All the data below needs to be retyped exactly as shown.

Collected data
################
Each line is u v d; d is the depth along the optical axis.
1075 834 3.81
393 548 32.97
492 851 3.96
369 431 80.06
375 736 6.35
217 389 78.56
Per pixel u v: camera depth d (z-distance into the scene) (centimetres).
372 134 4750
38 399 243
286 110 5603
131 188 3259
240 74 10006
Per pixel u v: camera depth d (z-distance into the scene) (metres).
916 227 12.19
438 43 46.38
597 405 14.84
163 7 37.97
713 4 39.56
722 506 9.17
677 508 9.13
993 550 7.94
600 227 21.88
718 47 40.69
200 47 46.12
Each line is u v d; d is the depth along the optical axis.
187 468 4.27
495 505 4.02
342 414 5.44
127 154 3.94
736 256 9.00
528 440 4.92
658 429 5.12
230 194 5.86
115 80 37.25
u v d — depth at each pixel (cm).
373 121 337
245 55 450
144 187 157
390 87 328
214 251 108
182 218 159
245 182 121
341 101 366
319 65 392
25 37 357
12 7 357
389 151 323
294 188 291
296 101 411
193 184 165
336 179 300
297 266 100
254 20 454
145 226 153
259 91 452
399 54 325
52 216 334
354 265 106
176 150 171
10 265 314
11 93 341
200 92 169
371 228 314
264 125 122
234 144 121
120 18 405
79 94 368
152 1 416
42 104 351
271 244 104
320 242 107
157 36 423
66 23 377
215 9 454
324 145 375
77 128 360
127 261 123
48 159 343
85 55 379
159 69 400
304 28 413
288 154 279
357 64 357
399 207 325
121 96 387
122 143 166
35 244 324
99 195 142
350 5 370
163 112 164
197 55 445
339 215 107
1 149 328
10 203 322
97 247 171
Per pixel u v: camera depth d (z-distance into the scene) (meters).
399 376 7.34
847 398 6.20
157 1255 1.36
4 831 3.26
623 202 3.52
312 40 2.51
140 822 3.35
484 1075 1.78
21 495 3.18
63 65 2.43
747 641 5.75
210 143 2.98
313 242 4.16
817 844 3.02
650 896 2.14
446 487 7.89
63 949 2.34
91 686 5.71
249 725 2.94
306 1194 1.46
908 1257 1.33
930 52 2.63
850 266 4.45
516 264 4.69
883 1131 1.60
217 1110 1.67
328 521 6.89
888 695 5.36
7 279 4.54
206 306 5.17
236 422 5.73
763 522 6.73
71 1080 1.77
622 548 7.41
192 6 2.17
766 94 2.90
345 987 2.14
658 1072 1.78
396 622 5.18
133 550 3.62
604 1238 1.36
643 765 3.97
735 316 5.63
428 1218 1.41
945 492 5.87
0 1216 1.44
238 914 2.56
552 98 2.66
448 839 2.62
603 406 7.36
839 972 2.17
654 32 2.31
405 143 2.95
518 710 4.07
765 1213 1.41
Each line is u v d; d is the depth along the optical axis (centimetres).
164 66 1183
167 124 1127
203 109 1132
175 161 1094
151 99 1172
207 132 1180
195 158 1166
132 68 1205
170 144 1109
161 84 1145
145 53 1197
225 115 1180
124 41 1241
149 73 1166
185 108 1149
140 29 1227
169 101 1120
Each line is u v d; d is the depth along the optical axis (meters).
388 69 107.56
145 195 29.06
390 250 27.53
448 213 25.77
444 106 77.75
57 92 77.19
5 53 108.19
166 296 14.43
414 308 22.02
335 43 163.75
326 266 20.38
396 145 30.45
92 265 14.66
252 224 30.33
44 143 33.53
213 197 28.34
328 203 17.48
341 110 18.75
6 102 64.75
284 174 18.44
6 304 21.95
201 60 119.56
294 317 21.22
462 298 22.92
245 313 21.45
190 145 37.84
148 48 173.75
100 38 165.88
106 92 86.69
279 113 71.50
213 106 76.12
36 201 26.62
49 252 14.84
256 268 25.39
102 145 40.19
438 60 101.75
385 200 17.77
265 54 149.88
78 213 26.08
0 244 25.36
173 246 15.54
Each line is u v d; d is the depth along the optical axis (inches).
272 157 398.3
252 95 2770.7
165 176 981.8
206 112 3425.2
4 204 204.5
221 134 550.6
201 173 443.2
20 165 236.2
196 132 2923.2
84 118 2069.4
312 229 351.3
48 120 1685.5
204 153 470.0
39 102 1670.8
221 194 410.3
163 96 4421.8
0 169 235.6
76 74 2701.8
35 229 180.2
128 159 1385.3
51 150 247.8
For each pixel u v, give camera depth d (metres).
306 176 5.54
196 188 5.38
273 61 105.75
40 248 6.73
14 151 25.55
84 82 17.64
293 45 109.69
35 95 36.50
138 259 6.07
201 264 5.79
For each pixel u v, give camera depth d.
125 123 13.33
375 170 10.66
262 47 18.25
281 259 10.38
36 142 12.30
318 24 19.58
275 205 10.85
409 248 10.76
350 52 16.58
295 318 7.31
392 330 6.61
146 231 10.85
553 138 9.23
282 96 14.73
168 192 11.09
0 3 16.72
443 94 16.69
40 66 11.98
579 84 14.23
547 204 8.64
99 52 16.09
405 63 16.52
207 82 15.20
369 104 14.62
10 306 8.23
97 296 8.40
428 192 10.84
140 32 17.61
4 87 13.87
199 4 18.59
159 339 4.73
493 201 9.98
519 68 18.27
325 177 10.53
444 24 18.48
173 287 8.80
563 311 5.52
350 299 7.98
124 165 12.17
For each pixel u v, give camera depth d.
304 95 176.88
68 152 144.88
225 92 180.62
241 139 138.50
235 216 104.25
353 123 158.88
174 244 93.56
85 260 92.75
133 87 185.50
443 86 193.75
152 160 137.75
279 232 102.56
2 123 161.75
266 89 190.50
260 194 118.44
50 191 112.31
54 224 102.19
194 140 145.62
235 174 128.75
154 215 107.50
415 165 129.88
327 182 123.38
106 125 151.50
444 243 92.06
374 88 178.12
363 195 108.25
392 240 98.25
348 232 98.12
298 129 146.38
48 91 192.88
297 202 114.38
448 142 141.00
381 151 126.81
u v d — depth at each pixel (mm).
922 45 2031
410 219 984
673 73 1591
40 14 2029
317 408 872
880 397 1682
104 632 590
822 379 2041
################
### [Output of the exercise]
Each line is u v d; d is the depth along the optical axis.
1075 834 3.81
393 548 32.97
492 851 3.96
369 431 80.06
375 736 6.35
217 389 78.56
Per pixel u v: camera depth d (z-distance into the scene) (centimetres).
372 134 4750
38 399 243
286 110 5603
131 188 3259
240 74 10006
Per pixel u v: camera depth d (z-distance into the scene) (metres).
916 227 12.19
438 43 46.38
597 405 14.84
163 7 37.97
713 4 39.56
722 506 9.17
677 508 9.13
993 550 7.94
600 227 21.88
718 47 40.69
200 47 46.12
Each line is u v d; d is the depth along the optical axis.
187 468 4.27
495 505 4.02
342 414 5.44
127 154 3.94
736 256 9.00
528 440 4.92
658 429 5.12
230 194 5.86
115 80 37.25
u v d — depth at each pixel (cm).
373 121 337
245 55 450
144 187 157
390 87 328
214 251 108
182 218 159
245 182 121
341 101 366
319 65 392
25 37 357
12 7 357
389 151 323
294 188 291
296 101 411
193 184 165
336 179 300
297 266 100
254 20 454
145 226 153
259 91 452
399 54 325
52 216 334
354 265 106
176 150 171
10 265 314
11 93 341
200 92 169
371 228 314
264 125 122
234 144 121
120 18 405
79 94 368
152 1 416
42 104 351
271 244 104
320 242 107
157 36 423
66 23 377
215 9 454
324 145 375
77 128 360
127 261 123
48 159 343
85 55 379
159 69 400
304 28 413
288 154 279
357 64 357
399 207 325
121 96 387
122 143 166
35 244 324
99 195 142
350 5 370
163 112 164
197 55 445
339 215 107
1 149 328
10 203 322
97 247 171
Per pixel u v: camera depth d (z-distance into the scene) (meters).
399 376 7.34
847 398 6.20
157 1255 1.36
4 831 3.26
623 202 3.52
312 40 2.51
140 822 3.35
484 1075 1.78
21 495 3.18
63 65 2.43
747 641 5.75
210 143 2.98
313 242 4.16
817 844 3.02
650 896 2.14
446 487 7.89
63 949 2.34
91 686 5.71
249 725 2.94
306 1194 1.46
908 1257 1.33
930 52 2.63
850 266 4.45
516 264 4.69
883 1131 1.60
217 1110 1.67
328 521 6.89
888 695 5.36
7 279 4.54
206 306 5.17
236 422 5.73
763 522 6.73
71 1080 1.77
622 548 7.41
192 6 2.17
766 94 2.90
345 987 2.14
658 1072 1.78
396 622 5.18
133 550 3.62
604 1238 1.36
643 765 3.97
735 316 5.63
428 1218 1.41
945 492 5.87
0 1216 1.44
238 914 2.56
552 98 2.66
448 839 2.62
603 406 7.36
839 972 2.17
654 32 2.31
405 143 2.95
518 710 4.07
765 1213 1.41
Each line is u v d; d is the depth along the optical axis (centimetres).
164 66 1183
167 124 1127
203 109 1132
175 161 1094
151 99 1172
207 132 1180
195 158 1166
132 68 1205
170 144 1109
161 84 1145
145 53 1197
225 115 1180
124 41 1241
149 73 1166
185 108 1149
140 29 1227
169 101 1120
Each line is u v d; d is the depth along the optical axis (meters).
388 69 107.56
145 195 29.06
390 250 27.53
448 213 25.77
444 106 77.75
57 92 77.19
5 53 108.19
166 296 14.43
414 308 22.02
335 43 163.75
326 266 20.38
396 145 30.45
92 265 14.66
252 224 30.33
44 143 33.53
213 197 28.34
328 203 17.48
341 110 18.75
6 102 64.75
284 174 18.44
6 304 21.95
201 60 119.56
294 317 21.22
462 298 22.92
245 313 21.45
190 145 37.84
148 48 173.75
100 38 165.88
106 92 86.69
279 113 71.50
213 106 76.12
36 201 26.62
49 252 14.84
256 268 25.39
102 145 40.19
438 60 101.75
385 200 17.77
265 54 149.88
78 213 26.08
0 244 25.36
173 246 15.54
Each line is u v d; d is the depth along the optical axis (inches).
272 157 398.3
252 95 2770.7
165 176 981.8
206 112 3425.2
4 204 204.5
221 134 550.6
201 173 443.2
20 165 236.2
196 132 2923.2
84 118 2069.4
312 229 351.3
48 120 1685.5
204 153 470.0
39 102 1670.8
221 194 410.3
163 96 4421.8
0 169 235.6
76 74 2701.8
35 229 180.2
128 159 1385.3
51 150 247.8
For each pixel u v, give camera depth d (metres).
306 176 5.54
196 188 5.38
273 61 105.75
40 248 6.73
14 151 25.55
84 82 17.64
293 45 109.69
35 95 36.50
138 259 6.07
201 264 5.79
For each pixel u v, give camera depth d.
125 123 13.33
375 170 10.66
262 47 18.25
281 259 10.38
36 142 12.30
318 24 19.58
275 205 10.85
409 248 10.76
350 52 16.58
295 318 7.31
392 330 6.61
146 231 10.85
553 138 9.23
282 96 14.73
168 192 11.09
0 3 16.72
443 94 16.69
40 66 11.98
579 84 14.23
547 204 8.64
99 52 16.09
405 63 16.52
207 82 15.20
369 104 14.62
10 306 8.23
97 296 8.40
428 192 10.84
140 32 17.61
4 87 13.87
199 4 18.59
159 339 4.73
493 201 9.98
519 68 18.27
325 177 10.53
444 24 18.48
173 287 8.80
563 311 5.52
350 299 7.98
124 165 12.17
For each pixel u v, give camera depth d.
304 95 176.88
68 152 144.88
225 92 180.62
241 139 138.50
235 216 104.25
353 123 158.88
174 244 93.56
85 260 92.75
133 87 185.50
443 86 193.75
152 160 137.75
279 232 102.56
2 123 161.75
266 89 190.50
260 194 118.44
50 191 112.31
54 224 102.19
194 140 145.62
235 174 128.75
154 215 107.50
415 165 129.88
327 182 123.38
106 125 151.50
444 243 92.06
374 88 178.12
363 195 108.25
392 240 98.25
348 232 98.12
298 129 146.38
48 91 192.88
297 202 114.38
448 142 141.00
381 151 126.81
u v d — depth at each pixel (mm).
922 45 2031
410 219 984
673 73 1591
40 14 2029
317 408 872
880 397 1682
104 632 590
822 379 2041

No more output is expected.